While he was sitting in front of a fireplace somewhere in New England, Martin Widlake prompted this quicky-post.
First my Confession: I still use "Ratios" in assessing and fixing performance.
I know current wisdom is that ratios and aggregated numbers are not good enough and should not be used in tuning. I agree that ratios can be abused, and can be hugely decepive.
But when guestimating the scalability or performance of an OLTP database-application, I use these three numbers:
Buffer-gets per row, 10 or less.
Buffer-gets per execute, 100 or less.
Buffer-gets per transaction, 1000 or less.
Martin will immediatly see why, IMHO, his result of 380 for the 1st or 2nd ratio was too high.
I picked those numbers for several, Simple,, reasons.
Firstly, these numbers are simple to remember.
Secondly, these numbers can simply be determined. You can get them from v$-views, from traces, from AWR (Licensed), or from statspack (free!).
Finally, these numbers (10, 100, 1000) have generally served me well in places where I looked into heavily loaded OLTP systems. I dont recall a single problem with any statement or transaction that managed to stay within those limits.
Now be careful. Your situation will be different. And you should not strive for these numbers per-se, but rather for happy customers. And whether these numbers really are appropriate for you depends on the number of calls you do, the type of work your users/systems do, on the capacity of your hardware, and the demands placed on your system. Some systems operate comfortable with one zero added to each number.
But if you need millisecond response times, or need to serve thousands of requests per minute, then my advice is: Strive for those numbers for every statement and transaction on critical the path.
Any query or transaction that consistently breaks one of those ratios, should be looked into.
And if your system doesnt meet the numbers, there are three fixes:
You either Eliminate the statements (just dont do it),
Optimize the offending statements (improve where-clause or indexes), or
Contain those statements (do it less frequent, and dont do it at peak-load periods).
A further word of warning on the general danger of "Ratios" is appropriate.
We have had a clear demonstration, by Connor McDonald I think it was, that Hit-Ratios are not a good indicator for "performance". Connor was able to "set" the hit-ratio to whatever his manager wanted, with very little impact on performance [link?].
Subsequent other performance specialists, notably Cary Millsap, have indeed proven beyond doubt that ratios and other "aggregate" metrics are not good indicators of performance.

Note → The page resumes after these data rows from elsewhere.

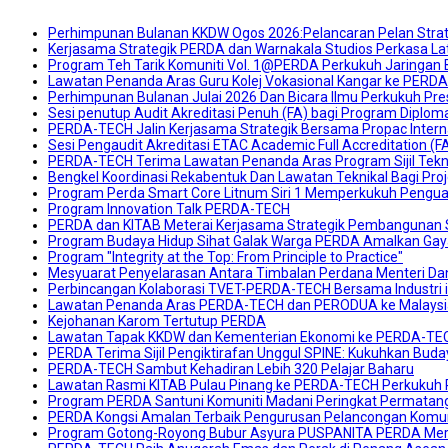
Perhimpunan Bulanan KKDW Ogos 2026:Pelancaran Pelan Str
Kerjasama Strategik PERDA dan Warnakala Studios Perkasa La
Program Teh Tarik Komuniti Vol. 1@PERDA Perkukuh Jaringan
Lawatan Penanda Aras Guru Kolej Vokasional Kangar ke PERD
Perhimpunan Bulanan Julai 2026 Dan Bicara Ilmu Perkukuh Pre
Sesi penutup Audit Akreditasi Penuh (FA) bagi Program Diplom
PERDA-TECH Jalin Kerjasama Strategik Bersama Propac Interna
Sesi Pengaudit Akreditasi ETAC Academic Full Accreditation (
PERDA-TECH Terima Lawatan Penanda Aras Program Sijil Teknol
Bengkel Koordinasi Rekabentuk Dan Lawatan Teknikal Bagi Pro
Program Perda Smart Core Litnum Siri 1 Memperkukuh Penguas
Program Innovation Talk PERDA-TECH
PERDA dan KITAB Meterai Kerjasama Strategik Pembangunan S
Program Budaya Hidup Sihat Galak Warga PERDA Amalkan Gaya
Program "Integrity at the Top: From Principle to Practice"
Mesyuarat Penyelarasan Antara Timbalan Perdana Menteri Dan
Perbincangan Kolaborasi TVET-PERDA-TECH Bersama Industri iai
Lawatan Penanda Aras PERDA-TECH dan PERODUA ke Malaysia C
Kejohanan Karom Tertutup PERDA
Lawatan Tapak KKDW dan Kementerian Ekonomi ke PERDA-TE
PERDA Terima Sijil Pengiktirafan Unggul SPINE: Kukuhkan Buday
PERDA-TECH Sambut Kehadiran Lebih 320 Pelajar Baharu
Lawatan Rasmi KITAB Pulau Pinang ke PERDA-TECH Perkukuh P
Program PERDA Santuni Komuniti Madani Peringkat Permatan
PERDA Kongsi Amalan Terbaik Pengurusan Pelancongan Komun
Program Gotong-Royong Bubur Asyura PUSPANITA PERDA Mer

Back in the nineties, my colleagues and myself have used scripts based on numerous book (from the nineties...) to determine all sort of (hit)ratios for cache_size, shared-pool, redo en other settings. The ratios were derived by high-tech scripts we crafted, based on the books we bought. And from the nicely, SQL*Plus formatted, output we determined that we needed more memory, larger shared-pool, more redo-buffers or larger redo-files.
In very few cases did those ratios point us to the real problem and in even fewer cases did the advice make any difference.
In almost every case, the real solution came from B/Estat, tkprof, Statspack, AWR or ASH. And most of the time, we were brought straight to the heaviest query in v$sql.
That query was then either made more efficient (less buffer gets per execute) or was eliminated (just dont do it). In 90% of cases, that solved the problem (and sometimes improved a few ratios as a by-product).
My Conclusions:
Most Ratios are indeed of little use - they do not address the real problem.
But Some ratios can help you, if you know what you are doing (and if you know what your customer is trying to do).
With or without Ratios, you still need to find out what your system does, and use common sense to fix it.
I'll save a few other examples of Ratios for later, notably one I use to find locking problems. I think Martin can already guess which one.